Solutions of wild-type BoGT6a and its E192Q mutant14 (12–30 μM) were dialyzed extensively against HEPES buffer (20 mM), pH 7.5 containing 250 mM NaCl and 1 mM DTT and degassed prior. Isothermal titrations were performed at 25°C with ligands dissolved in the same buffer, UDP-GalNAc (3 mM) and FAL in the presence or absence of UDP (3 mM) using a MicroCal VP-ITC micro calorimeter. During each titration, 16 aliquots (10–20 μl) of ligand solution were injected, each over 16 sec, spaced at 300 sec intervals. The stirring speed was 200 rpm. Heats of binding were determined by integrating the signal from the calorimeter and binding isotherms were generated by plotting the heats of binding against the ratio of enzyme to inhibitor. The software package Origin 5.0 from Microcal Inc. was used to calculate the association constant (Ka) enthalpy change (ΔH) and stoichiometry (N). This analysis presumes that the parameter c ( = [MT]/Kd, where [MT] is the concentration of enzyme) is between 1 and 100020. This condition was not attained for the interactions investigated here (c ≤ 0.35), as in previous studies with bovine α3GT20, because of the limitations of enzyme solubility under these experimental conditions. However, it was possible to increase the concentration of ligand sufficiently to saturate the enzyme. Also, a value of 1.0 for N is supported by structural data for FAL and is reasonable to assume for UDP-GalNAc based on structural data from homologous glycosyltransferases. The free energy of binding (ΔG) and entropy contribution to binding (TΔS) was calculated from the relationships ΔG = −RTLn(Ka) and TΔS = ΔH−ΔG respectively.

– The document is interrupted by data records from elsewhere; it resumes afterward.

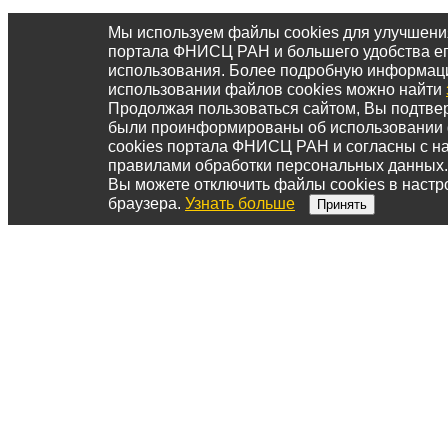
Мы используем файлы cookies для улучшени
портала ФНИСЦ РАН и большего удобства е
использования. Более подробную информац
использовании файлов cookies можно найти
Продолжая пользоваться сайтом, Вы подтвер
были проинформированы об использовании
cookies портала ФНИСЦ РАН и согласны с 
правилами обработки персональных данных.
Вы можете отключить файлы cookies в настр
браузера.
Узнать больше
Принять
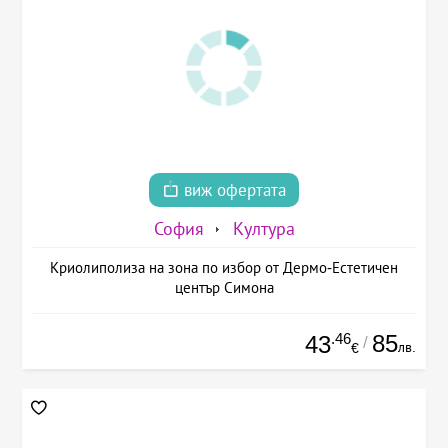
виж офертата
София
Култура
Криолиполиза на зона по избор от Дермо-Естетичен
център Симона
.46
85
43
/
лв.
€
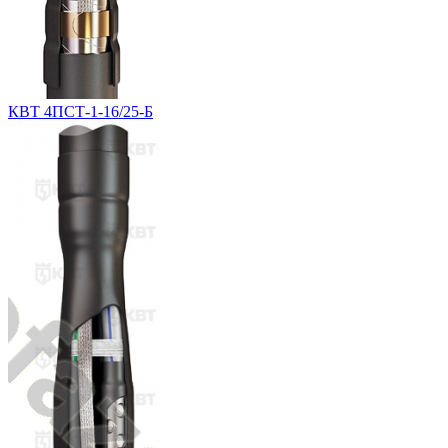
КВТ 4ПСТ-1-16/25-Б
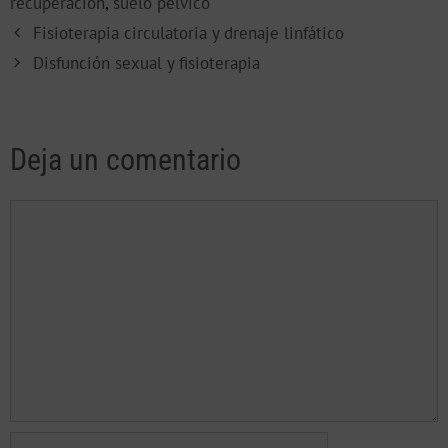
recuperación
,
suelo pélvico
Fisioterapia circulatoria y drenaje linfático
Disfunción sexual y fisioterapia
Deja un comentario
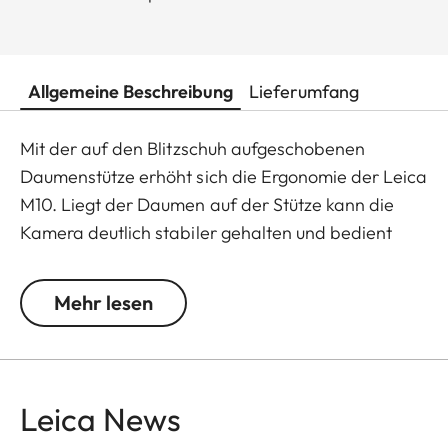
Allgemeine Beschreibung
Lieferumfang
Mit der auf den Blitzschuh aufgeschobenen
Daumenstütze erhöht sich die Ergonomie der Leica
M10. Liegt der Daumen auf der Stütze kann die
Kamera deutlich stabiler gehalten und bedient
werden. Sie erleichtert vor allem beim
Fotografieren mit nur einer Hand eine sichere
Mehr lesen
Kameraführung und ermöglicht längere
Belichtungszeiten. Die Daumenstütze besteht aus
Messing, das im CNC-Verfahren gefräst und mit
der gleichen klassischen Beschichtung wie auch
Leica News
die Leica M10 versehen ist - und bildet so eine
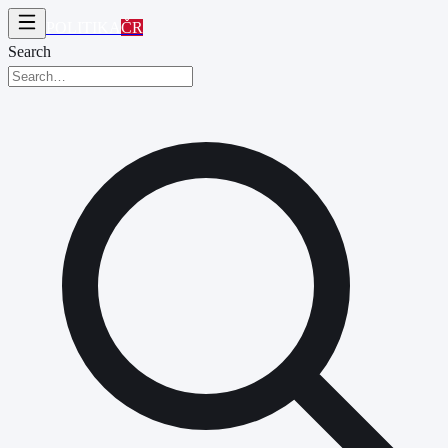
POLITIKA
ČR
Search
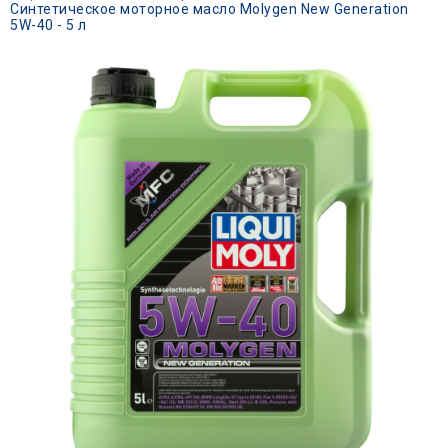
Синтетическое моторное масло Molygen New Generation
5W-40 - 5 л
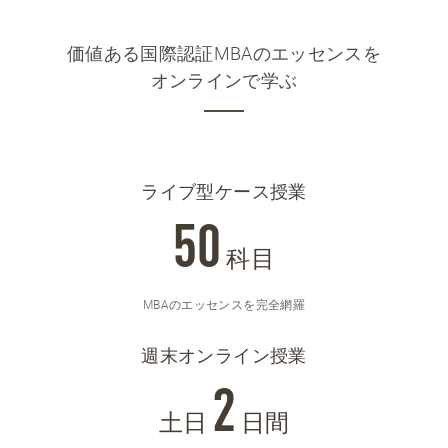
価値ある国際認証MBAのエッセンスを
オンラインで学ぶ
ライブ型ケース授業
50
科目
MBAのエッセンスを完全網羅
週末オンライン授業
2
土日
日間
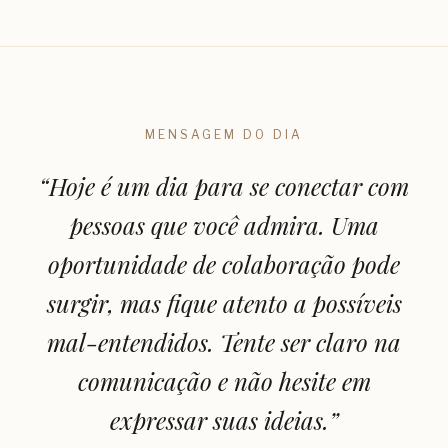
MENSAGEM DO DIA
“
Hoje é um dia para se conectar com
pessoas que você admira. Uma
oportunidade de colaboração pode
surgir, mas fique atento a possíveis
mal-entendidos. Tente ser claro na
comunicação e não hesite em
expressar suas ideias.
”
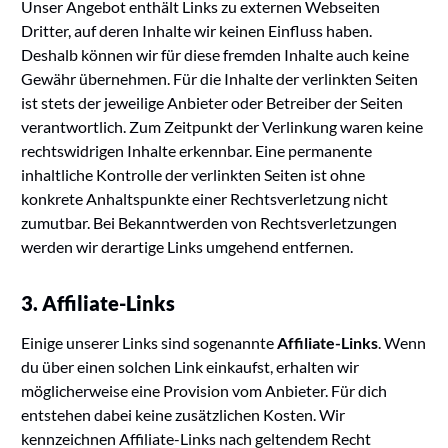
Unser Angebot enthält Links zu externen Webseiten
Dritter, auf deren Inhalte wir keinen Einfluss haben.
Deshalb können wir für diese fremden Inhalte auch keine
Gewähr übernehmen. Für die Inhalte der verlinkten Seiten
ist stets der jeweilige Anbieter oder Betreiber der Seiten
verantwortlich. Zum Zeitpunkt der Verlinkung waren keine
rechtswidrigen Inhalte erkennbar. Eine permanente
inhaltliche Kontrolle der verlinkten Seiten ist ohne
konkrete Anhaltspunkte einer Rechtsverletzung nicht
zumutbar. Bei Bekanntwerden von Rechtsverletzungen
werden wir derartige Links umgehend entfernen.
3. Affiliate-Links
Einige unserer Links sind sogenannte
Affiliate-Links
. Wenn
du über einen solchen Link einkaufst, erhalten wir
möglicherweise eine Provision vom Anbieter. Für dich
entstehen dabei keine zusätzlichen Kosten. Wir
kennzeichnen Affiliate-Links nach geltendem Recht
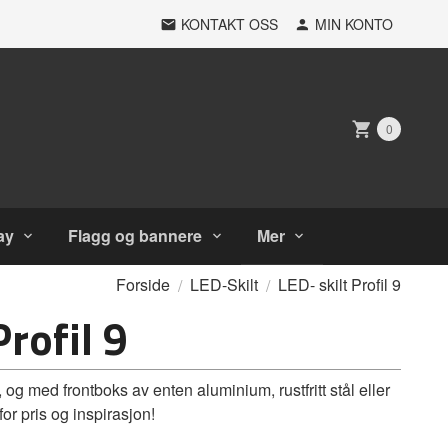
KONTAKT OSS
MIN KONTO
0
ay
Flagg og bannere
Mer
Forside
LED-Skilt
LED- skilt Profil 9
Profil 9
 og med frontboks av enten aluminium, rustfritt stål eller
or pris og inspirasjon!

Glycosyltransferase assays

Glycosyltransferase activities of PaGT6 (2 μg) were measured using 3H-UDP-GalNAc as the donor substrate in radioassays as previously described14 with the following potential acceptor substrates- a) 1 mM FAL (Accurate Chemical), b) 1 mM blood group H type II trisaccharide (V-labs) and c) 3 mM N-acetyl-lactosamine.